Proposed mechanism indicating the transition-state structure, the nucleophile, and the participating histidine for the forward reaction.

Acknowledgments

This work was supported by National Institutes of Health Grant R37GM44154.

Abbreviations

ST

sulfotransferase

PAPS

3′-phospho-adenosyl-5′-phosphosulfate

PAP

3′-phosphoadenosyl-5′-phosphate

β-AST-IV

β-arylsulfotransferase IV

PNP

p-nitrophenol

Footnotes

The Km of PAPS was measured at pH 6.0 (41 ± 3 mM) to assure PAPS was saturating at all pH ranges used. All molecules were scanned between 350 and 450 nm. In each case 405 nm was very near the optimum wavelength (within ±3 nm). All extinction coefficients used were measured at 405 nm.
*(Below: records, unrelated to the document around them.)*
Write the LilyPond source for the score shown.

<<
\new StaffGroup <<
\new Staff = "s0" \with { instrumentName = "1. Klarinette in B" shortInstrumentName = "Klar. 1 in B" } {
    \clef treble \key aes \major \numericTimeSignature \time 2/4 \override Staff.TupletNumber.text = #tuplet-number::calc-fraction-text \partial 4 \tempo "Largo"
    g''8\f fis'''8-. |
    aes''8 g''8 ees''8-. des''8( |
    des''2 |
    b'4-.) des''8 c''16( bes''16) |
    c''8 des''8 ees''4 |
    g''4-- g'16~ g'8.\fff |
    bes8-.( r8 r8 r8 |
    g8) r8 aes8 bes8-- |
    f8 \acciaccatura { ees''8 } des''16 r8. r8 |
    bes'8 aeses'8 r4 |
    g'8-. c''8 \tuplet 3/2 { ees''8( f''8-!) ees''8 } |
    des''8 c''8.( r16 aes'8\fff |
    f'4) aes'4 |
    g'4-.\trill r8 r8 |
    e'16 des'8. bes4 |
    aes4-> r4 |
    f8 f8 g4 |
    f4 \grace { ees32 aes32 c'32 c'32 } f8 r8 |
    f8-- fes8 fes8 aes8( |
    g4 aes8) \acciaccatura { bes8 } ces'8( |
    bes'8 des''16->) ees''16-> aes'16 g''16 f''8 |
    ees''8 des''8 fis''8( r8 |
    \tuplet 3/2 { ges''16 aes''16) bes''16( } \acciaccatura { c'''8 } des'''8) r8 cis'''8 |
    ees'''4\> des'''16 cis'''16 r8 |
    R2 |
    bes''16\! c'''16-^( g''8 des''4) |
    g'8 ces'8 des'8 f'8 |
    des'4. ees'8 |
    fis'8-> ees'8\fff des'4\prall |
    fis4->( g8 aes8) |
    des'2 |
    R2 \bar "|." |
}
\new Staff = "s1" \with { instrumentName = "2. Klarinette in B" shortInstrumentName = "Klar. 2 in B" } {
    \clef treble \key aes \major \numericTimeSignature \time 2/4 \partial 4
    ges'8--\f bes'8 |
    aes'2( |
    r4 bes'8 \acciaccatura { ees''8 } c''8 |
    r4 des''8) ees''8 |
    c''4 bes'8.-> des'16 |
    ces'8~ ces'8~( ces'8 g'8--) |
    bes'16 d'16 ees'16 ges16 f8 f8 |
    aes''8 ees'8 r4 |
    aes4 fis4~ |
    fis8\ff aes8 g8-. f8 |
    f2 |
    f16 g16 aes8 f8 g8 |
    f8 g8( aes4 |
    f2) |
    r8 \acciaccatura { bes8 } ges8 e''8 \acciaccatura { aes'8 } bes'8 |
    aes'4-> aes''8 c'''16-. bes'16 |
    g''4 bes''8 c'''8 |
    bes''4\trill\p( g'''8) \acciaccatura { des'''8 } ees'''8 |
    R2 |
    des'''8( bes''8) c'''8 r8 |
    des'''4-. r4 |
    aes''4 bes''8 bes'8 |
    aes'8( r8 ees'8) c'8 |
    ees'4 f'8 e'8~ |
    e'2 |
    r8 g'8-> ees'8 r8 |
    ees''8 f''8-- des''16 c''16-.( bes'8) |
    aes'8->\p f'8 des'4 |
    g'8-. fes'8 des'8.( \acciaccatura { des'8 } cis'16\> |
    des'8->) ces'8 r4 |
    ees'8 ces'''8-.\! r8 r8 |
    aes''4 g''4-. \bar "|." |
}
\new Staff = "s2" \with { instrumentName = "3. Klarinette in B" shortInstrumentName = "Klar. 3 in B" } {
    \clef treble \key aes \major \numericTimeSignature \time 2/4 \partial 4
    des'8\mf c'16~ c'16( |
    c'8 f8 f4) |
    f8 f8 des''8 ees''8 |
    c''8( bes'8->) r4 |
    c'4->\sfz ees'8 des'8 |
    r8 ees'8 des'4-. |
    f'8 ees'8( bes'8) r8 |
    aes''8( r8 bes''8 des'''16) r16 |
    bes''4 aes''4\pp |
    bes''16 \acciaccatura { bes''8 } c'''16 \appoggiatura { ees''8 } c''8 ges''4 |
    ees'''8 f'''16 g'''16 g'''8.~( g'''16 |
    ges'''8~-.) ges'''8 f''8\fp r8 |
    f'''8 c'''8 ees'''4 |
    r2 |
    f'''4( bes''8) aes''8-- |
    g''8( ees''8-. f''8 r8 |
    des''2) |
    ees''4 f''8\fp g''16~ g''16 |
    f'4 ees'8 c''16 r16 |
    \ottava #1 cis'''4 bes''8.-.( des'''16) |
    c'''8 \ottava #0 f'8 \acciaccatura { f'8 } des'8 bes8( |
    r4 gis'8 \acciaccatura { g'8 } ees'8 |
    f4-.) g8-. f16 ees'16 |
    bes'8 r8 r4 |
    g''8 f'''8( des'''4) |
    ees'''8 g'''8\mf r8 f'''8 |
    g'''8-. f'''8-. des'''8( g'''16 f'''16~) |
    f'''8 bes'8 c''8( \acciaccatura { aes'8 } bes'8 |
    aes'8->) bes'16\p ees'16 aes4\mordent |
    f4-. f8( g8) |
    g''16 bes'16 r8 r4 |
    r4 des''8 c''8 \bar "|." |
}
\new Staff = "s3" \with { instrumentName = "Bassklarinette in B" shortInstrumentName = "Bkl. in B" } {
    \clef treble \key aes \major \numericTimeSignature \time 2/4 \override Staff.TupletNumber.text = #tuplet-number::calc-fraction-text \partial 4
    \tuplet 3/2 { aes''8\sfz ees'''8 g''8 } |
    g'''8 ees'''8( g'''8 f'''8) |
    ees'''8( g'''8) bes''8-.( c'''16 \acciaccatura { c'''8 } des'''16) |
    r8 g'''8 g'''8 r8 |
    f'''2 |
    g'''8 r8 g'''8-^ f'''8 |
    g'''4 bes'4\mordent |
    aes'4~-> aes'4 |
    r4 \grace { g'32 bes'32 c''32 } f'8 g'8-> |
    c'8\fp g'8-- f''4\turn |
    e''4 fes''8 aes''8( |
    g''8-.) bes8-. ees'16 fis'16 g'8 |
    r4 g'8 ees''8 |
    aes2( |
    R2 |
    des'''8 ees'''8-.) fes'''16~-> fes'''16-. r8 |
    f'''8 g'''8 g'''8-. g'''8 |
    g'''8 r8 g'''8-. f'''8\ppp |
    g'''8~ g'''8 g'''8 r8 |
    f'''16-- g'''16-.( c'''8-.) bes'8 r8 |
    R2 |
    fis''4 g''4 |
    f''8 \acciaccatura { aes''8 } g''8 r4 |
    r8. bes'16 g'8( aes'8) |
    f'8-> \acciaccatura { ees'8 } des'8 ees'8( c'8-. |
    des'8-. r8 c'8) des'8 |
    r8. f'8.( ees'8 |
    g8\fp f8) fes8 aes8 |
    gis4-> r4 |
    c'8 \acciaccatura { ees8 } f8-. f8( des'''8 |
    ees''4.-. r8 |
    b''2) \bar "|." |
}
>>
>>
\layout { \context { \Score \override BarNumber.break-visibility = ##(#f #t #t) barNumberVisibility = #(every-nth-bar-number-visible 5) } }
The βnuc value for the neutral phenol was calculated at pH 6.2 for PNP, 2-fluoro-4-nitrophenol, and 3-fluoro-4-nitrophenol by using Eq. 1 (41, 42). The data showed a linear relationship with a slope of −0.3. In this case, the 3-fluoro-4-nitrophenol is 89% ionized, the 2-fluoro-4-nitrophenol is 50% ionized, and the PNP is 11% ionized. Further work needs to be done by using less acidic phenols, but this limited data set is further argument for the partially negative species being the nucleophile in the transition state and the active-site histidine perhaps acting as a base to remove the proton in the neutral case.

§

For 2,3,5,6-tetrafluoro-4-nitrophenol we noticed that the reaction was inhibited, and thus we measured the inhibition constant (Ki = 0.98mM). This inhibition might be due to the exceptionally poor nucleophilicity of this molecule or a difference in the way the molecule binds in the aryl-binding site. Further experiments must be done to determine this.